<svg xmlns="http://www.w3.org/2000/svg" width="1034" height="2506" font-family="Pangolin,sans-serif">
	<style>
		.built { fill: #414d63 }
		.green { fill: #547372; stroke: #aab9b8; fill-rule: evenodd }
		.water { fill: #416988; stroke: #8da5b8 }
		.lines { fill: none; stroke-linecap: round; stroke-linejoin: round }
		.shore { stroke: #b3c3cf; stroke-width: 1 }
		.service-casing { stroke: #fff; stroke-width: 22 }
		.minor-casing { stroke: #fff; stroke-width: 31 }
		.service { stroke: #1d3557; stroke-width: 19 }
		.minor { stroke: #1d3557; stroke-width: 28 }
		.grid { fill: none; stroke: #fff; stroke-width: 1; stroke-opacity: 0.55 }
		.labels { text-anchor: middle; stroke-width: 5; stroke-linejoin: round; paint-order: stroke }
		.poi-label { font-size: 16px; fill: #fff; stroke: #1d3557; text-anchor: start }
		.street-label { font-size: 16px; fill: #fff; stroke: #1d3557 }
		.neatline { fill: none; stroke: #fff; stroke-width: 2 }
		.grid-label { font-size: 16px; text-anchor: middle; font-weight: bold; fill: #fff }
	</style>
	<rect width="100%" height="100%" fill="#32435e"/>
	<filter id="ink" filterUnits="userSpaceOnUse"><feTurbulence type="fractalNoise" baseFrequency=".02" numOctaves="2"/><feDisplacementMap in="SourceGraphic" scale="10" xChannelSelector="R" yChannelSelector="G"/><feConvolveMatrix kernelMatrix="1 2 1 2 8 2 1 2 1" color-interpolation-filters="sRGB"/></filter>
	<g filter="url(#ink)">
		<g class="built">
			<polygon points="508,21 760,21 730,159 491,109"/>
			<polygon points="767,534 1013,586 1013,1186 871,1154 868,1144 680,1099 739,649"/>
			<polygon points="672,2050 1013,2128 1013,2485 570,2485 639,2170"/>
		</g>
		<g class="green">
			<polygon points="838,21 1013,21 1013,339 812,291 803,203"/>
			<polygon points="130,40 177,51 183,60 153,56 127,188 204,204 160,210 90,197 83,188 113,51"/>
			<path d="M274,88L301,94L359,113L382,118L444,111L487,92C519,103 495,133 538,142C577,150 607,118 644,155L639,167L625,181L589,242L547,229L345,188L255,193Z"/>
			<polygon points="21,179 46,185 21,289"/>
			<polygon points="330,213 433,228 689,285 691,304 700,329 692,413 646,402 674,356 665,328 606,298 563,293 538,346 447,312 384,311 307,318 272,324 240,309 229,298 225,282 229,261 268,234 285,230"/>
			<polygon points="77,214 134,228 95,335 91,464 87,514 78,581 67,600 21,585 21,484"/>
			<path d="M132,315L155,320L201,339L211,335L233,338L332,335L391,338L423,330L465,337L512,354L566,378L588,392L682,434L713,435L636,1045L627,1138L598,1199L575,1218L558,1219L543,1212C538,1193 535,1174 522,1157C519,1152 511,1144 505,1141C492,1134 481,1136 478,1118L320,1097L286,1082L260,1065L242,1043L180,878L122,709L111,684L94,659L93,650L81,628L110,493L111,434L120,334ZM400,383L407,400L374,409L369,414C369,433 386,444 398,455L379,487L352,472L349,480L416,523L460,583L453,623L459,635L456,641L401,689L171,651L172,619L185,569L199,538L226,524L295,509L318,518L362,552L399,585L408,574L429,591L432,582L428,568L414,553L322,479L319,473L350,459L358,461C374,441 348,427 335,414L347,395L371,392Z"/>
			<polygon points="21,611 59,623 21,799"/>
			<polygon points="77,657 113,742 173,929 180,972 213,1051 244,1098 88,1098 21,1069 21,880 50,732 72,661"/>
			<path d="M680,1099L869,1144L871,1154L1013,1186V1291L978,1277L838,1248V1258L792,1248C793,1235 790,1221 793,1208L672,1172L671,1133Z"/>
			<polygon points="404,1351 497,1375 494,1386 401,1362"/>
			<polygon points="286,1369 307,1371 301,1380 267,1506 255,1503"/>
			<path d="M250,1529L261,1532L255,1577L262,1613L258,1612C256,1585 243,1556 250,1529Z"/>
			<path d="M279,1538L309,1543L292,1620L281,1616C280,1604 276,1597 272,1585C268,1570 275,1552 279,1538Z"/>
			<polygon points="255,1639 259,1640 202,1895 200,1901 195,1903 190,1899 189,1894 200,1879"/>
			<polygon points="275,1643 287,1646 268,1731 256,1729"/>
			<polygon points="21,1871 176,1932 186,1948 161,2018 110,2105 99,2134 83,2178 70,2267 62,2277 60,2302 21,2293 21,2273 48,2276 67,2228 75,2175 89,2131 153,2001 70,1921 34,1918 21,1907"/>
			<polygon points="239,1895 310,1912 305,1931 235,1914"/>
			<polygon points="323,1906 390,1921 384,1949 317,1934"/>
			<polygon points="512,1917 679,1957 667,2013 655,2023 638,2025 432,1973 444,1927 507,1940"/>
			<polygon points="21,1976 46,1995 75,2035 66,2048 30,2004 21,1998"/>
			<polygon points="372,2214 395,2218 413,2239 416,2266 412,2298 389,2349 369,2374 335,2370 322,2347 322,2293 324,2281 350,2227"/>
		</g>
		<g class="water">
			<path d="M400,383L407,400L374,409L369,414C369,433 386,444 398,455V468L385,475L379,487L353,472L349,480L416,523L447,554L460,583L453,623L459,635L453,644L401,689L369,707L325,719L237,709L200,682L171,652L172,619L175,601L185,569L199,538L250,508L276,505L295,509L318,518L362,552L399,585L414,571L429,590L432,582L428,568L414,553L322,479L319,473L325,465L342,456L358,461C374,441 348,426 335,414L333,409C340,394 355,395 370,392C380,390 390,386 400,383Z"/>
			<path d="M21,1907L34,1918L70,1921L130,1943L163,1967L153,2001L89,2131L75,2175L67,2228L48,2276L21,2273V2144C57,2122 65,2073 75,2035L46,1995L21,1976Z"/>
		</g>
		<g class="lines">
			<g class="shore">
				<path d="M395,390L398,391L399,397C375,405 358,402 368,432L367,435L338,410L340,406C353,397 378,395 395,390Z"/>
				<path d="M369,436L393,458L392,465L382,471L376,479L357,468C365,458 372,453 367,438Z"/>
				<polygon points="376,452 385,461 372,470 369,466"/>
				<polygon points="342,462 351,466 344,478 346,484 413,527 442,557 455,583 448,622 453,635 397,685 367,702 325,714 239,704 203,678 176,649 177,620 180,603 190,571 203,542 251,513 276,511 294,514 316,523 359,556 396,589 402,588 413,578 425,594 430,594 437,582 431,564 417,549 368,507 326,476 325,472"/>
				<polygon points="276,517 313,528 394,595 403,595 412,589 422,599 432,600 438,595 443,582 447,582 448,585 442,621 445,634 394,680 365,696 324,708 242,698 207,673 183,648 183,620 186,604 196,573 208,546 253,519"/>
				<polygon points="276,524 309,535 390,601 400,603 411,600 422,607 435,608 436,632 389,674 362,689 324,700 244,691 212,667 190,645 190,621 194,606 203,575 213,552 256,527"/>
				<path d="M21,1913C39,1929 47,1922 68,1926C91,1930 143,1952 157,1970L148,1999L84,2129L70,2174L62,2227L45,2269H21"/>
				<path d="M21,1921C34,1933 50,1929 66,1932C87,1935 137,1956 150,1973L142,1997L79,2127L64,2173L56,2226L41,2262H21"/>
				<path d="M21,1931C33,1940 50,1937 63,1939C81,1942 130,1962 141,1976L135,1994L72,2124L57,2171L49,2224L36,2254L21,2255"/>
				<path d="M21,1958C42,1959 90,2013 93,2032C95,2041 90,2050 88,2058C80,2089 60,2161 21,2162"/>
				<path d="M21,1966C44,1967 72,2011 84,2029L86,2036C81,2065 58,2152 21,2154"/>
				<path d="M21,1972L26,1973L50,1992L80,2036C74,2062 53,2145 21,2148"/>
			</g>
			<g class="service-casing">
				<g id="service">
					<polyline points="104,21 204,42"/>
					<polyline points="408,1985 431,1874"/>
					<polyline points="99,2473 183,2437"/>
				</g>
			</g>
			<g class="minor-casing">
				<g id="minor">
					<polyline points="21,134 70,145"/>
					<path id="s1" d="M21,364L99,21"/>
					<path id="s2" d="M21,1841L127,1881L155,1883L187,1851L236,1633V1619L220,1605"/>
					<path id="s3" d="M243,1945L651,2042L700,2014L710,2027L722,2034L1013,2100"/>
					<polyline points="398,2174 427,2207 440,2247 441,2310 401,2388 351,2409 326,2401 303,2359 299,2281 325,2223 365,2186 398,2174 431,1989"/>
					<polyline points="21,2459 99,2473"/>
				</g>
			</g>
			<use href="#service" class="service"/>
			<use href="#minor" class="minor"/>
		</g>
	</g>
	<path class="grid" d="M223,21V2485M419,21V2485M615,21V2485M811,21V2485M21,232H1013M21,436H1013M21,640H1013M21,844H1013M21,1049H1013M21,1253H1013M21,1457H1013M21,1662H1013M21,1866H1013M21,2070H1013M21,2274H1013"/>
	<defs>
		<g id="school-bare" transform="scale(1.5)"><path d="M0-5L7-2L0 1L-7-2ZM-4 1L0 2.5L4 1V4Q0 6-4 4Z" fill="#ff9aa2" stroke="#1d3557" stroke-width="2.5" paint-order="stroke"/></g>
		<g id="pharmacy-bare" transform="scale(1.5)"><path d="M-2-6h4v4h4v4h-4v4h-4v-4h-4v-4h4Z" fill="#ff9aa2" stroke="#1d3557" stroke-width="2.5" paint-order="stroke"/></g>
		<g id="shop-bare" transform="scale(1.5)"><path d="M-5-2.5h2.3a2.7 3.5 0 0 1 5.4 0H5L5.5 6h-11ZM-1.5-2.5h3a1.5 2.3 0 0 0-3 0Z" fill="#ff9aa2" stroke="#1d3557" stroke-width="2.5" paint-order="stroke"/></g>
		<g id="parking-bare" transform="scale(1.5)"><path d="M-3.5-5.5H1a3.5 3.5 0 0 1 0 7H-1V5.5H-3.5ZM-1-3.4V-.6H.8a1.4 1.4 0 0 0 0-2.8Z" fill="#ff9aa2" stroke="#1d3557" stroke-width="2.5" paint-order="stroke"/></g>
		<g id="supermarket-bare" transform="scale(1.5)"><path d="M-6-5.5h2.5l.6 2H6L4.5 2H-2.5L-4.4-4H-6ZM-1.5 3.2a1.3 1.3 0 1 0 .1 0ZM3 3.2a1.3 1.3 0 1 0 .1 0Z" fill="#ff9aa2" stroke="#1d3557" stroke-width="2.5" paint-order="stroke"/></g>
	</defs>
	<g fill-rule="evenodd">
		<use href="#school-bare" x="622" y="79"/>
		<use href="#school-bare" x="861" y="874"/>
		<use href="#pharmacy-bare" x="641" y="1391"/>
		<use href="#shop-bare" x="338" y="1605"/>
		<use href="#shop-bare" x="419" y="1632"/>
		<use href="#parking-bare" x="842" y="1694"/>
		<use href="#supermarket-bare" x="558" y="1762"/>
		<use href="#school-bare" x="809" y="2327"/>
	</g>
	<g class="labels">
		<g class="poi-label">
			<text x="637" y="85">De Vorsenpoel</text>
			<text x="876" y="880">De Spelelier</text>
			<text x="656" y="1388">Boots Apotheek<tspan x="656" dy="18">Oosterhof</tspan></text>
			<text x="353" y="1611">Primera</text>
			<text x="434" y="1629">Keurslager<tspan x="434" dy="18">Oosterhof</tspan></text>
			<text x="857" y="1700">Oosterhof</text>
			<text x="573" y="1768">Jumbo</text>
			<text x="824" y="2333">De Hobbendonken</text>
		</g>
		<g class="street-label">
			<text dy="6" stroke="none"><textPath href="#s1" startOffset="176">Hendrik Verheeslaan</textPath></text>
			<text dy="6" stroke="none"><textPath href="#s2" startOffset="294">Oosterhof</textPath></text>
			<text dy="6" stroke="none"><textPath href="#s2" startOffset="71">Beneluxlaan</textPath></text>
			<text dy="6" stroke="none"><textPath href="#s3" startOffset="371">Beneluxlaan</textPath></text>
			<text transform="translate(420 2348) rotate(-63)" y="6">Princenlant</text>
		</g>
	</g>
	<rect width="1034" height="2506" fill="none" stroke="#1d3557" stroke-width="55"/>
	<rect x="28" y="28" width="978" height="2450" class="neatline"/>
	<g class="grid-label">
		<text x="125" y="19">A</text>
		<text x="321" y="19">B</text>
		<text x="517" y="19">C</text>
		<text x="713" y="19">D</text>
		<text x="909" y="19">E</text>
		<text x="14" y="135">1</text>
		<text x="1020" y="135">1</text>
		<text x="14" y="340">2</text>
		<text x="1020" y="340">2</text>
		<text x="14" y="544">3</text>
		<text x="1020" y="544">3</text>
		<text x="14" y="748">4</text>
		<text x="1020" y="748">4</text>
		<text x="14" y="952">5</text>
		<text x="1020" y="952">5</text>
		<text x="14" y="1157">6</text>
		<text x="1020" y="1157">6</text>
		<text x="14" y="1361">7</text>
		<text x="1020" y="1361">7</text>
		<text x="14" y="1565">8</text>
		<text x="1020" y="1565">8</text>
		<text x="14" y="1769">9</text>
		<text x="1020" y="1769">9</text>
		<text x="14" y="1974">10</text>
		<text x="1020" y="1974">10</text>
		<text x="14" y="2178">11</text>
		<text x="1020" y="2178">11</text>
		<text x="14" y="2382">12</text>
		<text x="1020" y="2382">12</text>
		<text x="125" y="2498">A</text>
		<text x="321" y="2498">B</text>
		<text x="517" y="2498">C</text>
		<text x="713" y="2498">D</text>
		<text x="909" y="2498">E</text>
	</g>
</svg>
_ _ _ _ _ _ _
**EXERCISE DIRECTIONS**
Wherever a line contains the string "tspan", copy that line from the data.

**EXERCISE OUTPUT**
			<text x="656" y="1388">Boots Apotheek<tspan x="656" dy="18">Oosterhof</tspan></text>
			<text x="434" y="1629">Keurslager<tspan x="434" dy="18">Oosterhof</tspan></text>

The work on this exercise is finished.